The DC JSC, a survivor-led grassroots coalition, has been working for over a year not to only to pass, but also to strengthen SAVRAA.The coalition, formed by Collective Action for Safe Spaces, (CASS), the DC Rape Crisis Centerand DC NOW, was established in response to evidence of police mismanagement of sexual assault cases in the District. The DC JSC is comprised of 23 organizations and over 400 individual community members. Over the past months, DC JSC members consulted with policy experts, collected hundreds of signatures in support of SAVRRA’s urgently-needed reforms, met with DC Councilmembers and testified at the December 2013 DC Council Hearing on the legislation, including sharing heart wrenching stories of their experiences of reporting sexual assault to MPD.

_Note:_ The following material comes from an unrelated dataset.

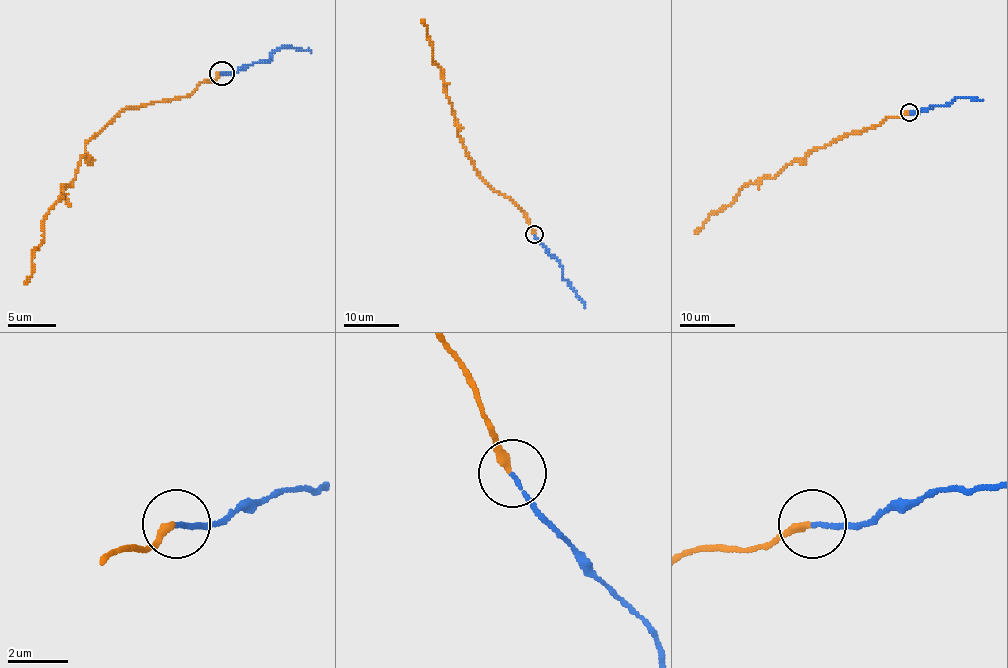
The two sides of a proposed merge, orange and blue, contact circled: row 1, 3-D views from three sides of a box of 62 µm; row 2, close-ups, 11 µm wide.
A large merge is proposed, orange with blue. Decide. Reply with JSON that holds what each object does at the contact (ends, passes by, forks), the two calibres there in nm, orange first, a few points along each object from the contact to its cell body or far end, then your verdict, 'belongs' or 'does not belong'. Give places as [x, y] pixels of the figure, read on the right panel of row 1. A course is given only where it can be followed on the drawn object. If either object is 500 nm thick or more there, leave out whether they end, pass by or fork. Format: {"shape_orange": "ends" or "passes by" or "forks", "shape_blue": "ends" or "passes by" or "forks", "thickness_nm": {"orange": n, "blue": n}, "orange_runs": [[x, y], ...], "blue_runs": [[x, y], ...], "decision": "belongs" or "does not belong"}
{"shape_orange": "ends", "shape_blue": "ends", "thickness_nm": {"orange": 260, "blue": 120}, "orange_runs": [[910, 112], [811, 149], [773, 177], [748, 183], [728, 205], [710, 213], [695, 232]], "blue_runs": [[910, 112], [950, 105], [957, 98], [983, 99]], "decision": "does not belong"}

“Passing legislation that codifies the rights of survivors of sexual assault sends a powerful message to survivors that our community leaders care about their rights and are working to protect them,” said Susan Mottet, DC JSC organizer and President of the National Organization for Women, DC Chapter
(DC NOW). “This bill was a survivor-driven advocacy effort, and we thank the brave men and women who testified and shared their stories,” said DC JSC organizer Marisa Ferri. “We’re encouraged that the passage of SAVRAA, especially along with DC JSC’s amendments, will help ensure that survivors who report their assault can begin the process of healing and obtaining justice.”
The Sexual Assault Victims’ Rights Amendment Act will be voted on again and then passed onto the Mayor to be signed into law.